__Task inputs__.

□ □ □

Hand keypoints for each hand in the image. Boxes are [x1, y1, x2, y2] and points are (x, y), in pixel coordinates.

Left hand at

□ □ □

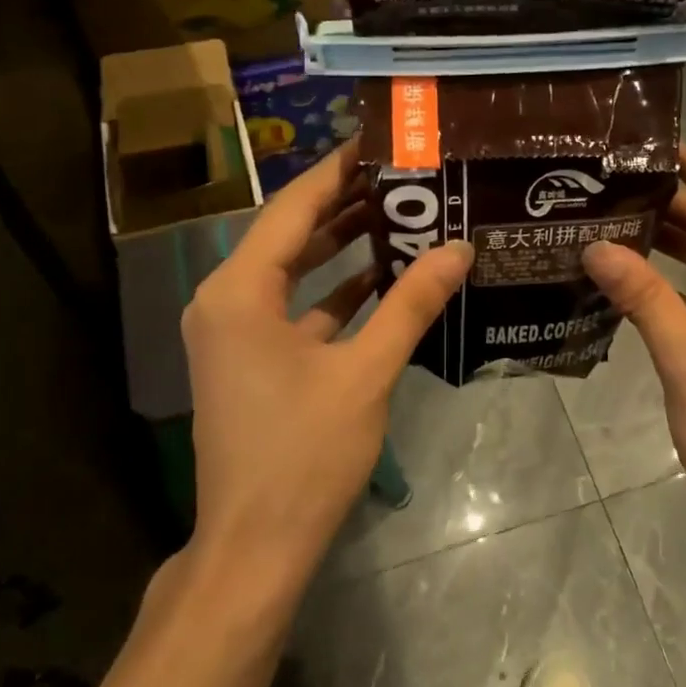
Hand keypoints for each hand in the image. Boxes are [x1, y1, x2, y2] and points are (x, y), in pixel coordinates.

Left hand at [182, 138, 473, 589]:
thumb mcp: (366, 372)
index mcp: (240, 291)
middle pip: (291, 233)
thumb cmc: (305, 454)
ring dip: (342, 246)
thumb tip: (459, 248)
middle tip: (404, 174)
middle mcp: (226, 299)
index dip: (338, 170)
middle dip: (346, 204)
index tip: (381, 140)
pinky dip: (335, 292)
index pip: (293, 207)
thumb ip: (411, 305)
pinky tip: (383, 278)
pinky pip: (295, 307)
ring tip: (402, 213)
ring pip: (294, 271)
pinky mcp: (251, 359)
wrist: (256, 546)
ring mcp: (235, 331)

□ □ □

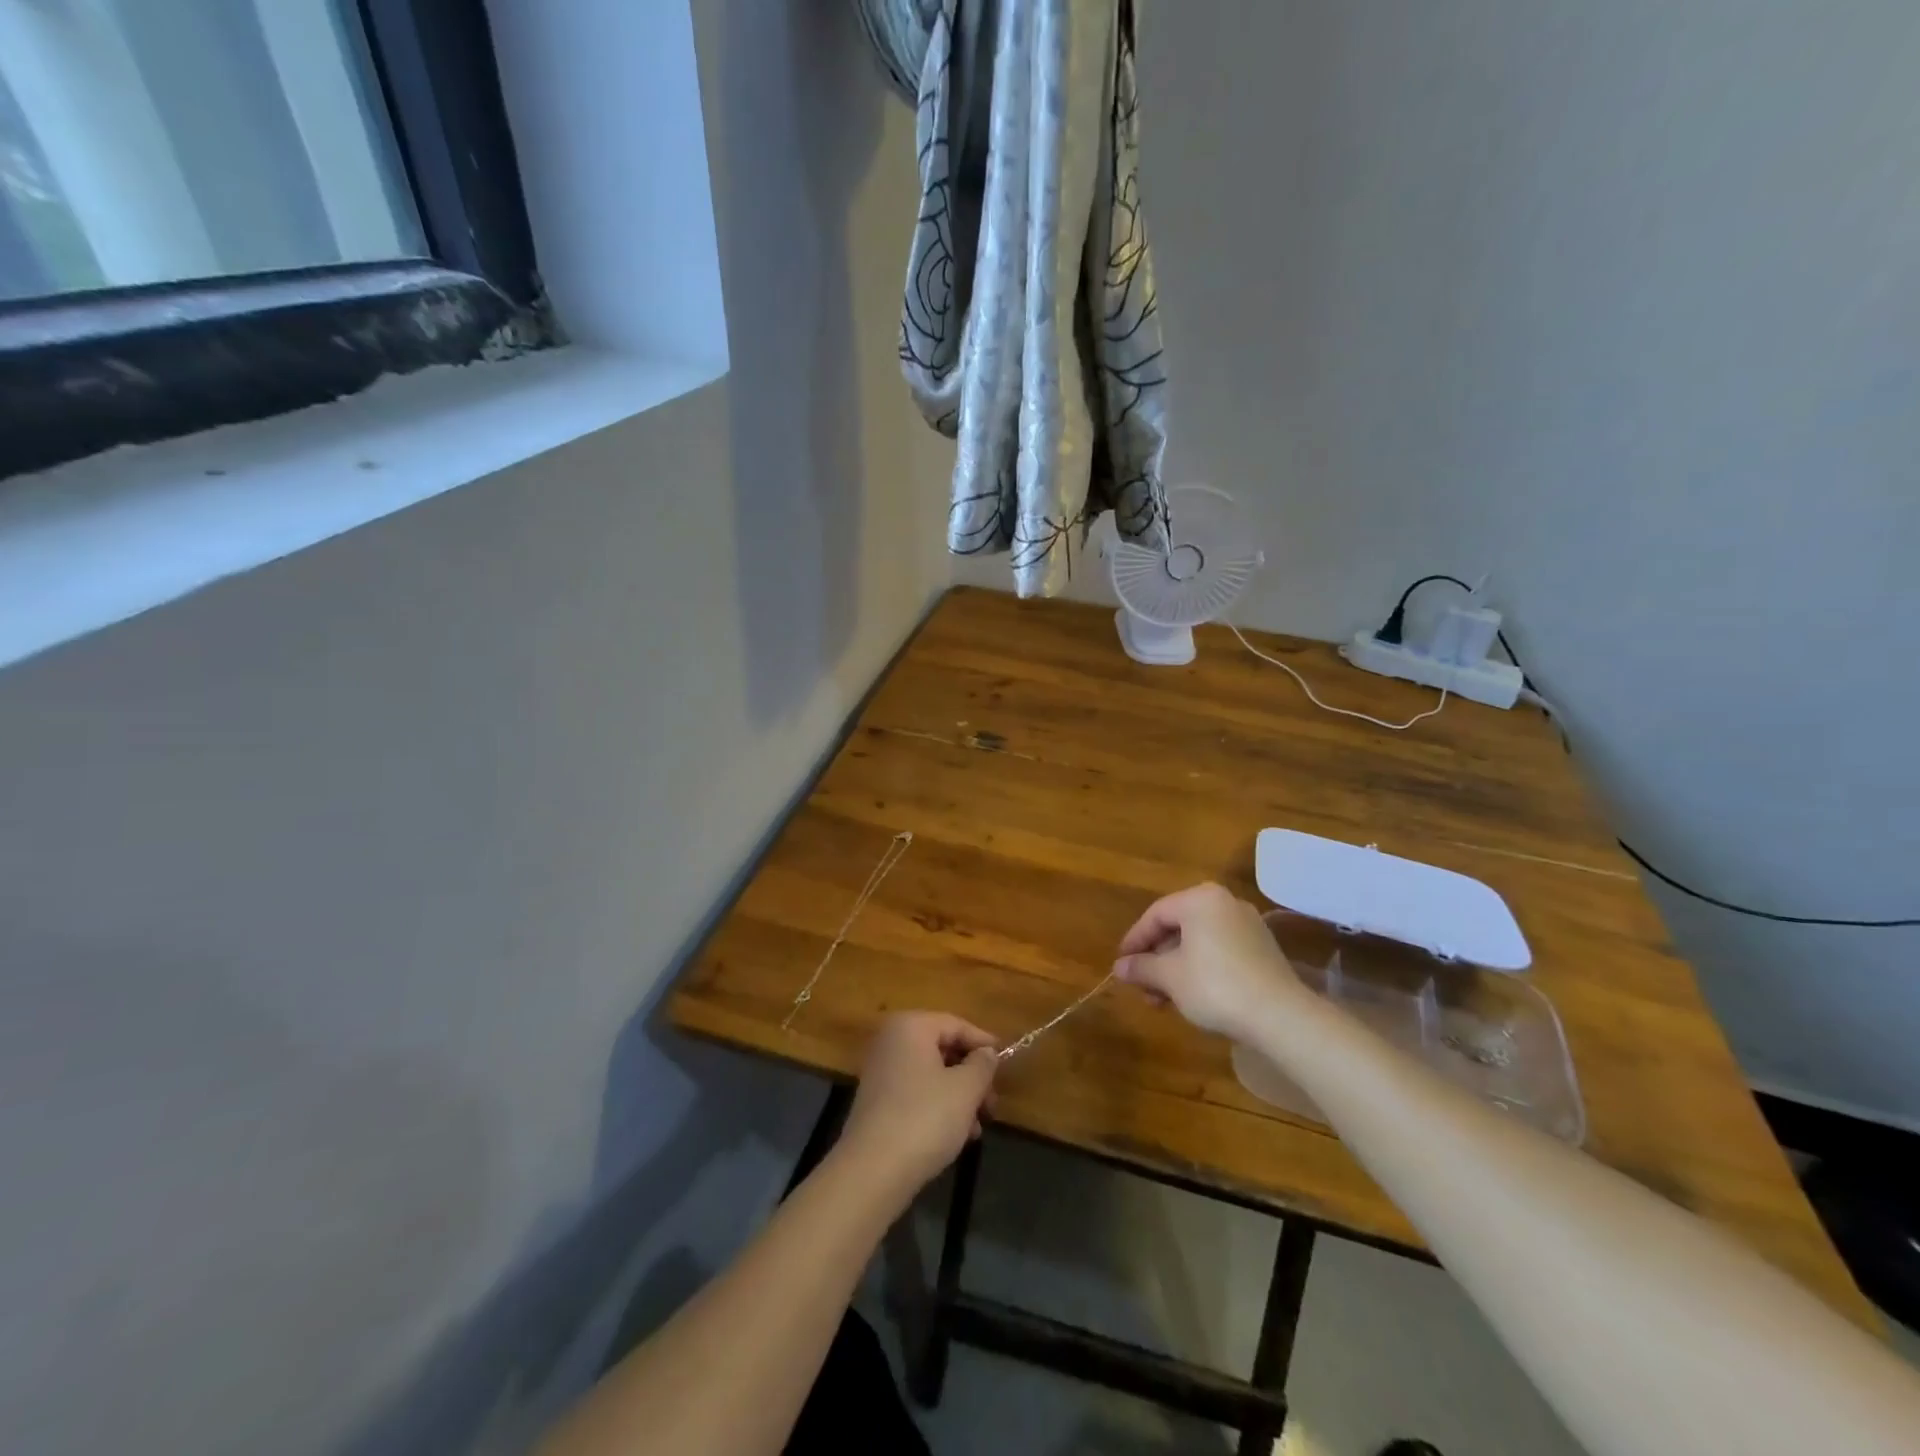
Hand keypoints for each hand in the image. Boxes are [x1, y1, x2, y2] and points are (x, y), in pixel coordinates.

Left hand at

□ □ □

__Instructions for the task__. Would you copy, unchanged, the stretch of the records above that begins at the line containing "pinky dip: (335, 292)" and ends at the line containing "ring mcp: (235, 331)", and only that?

__Reply to the task__.
pinky dip: (335, 292)
index pip: (293, 207)
thumb ip: (411, 305)
pinky tip: (383, 278)
pinky pip: (295, 307)
ring tip: (402, 213)
ring pip: (294, 271)
pinky mcp: (251, 359)
wrist: (256, 546)
ring mcp: (235, 331)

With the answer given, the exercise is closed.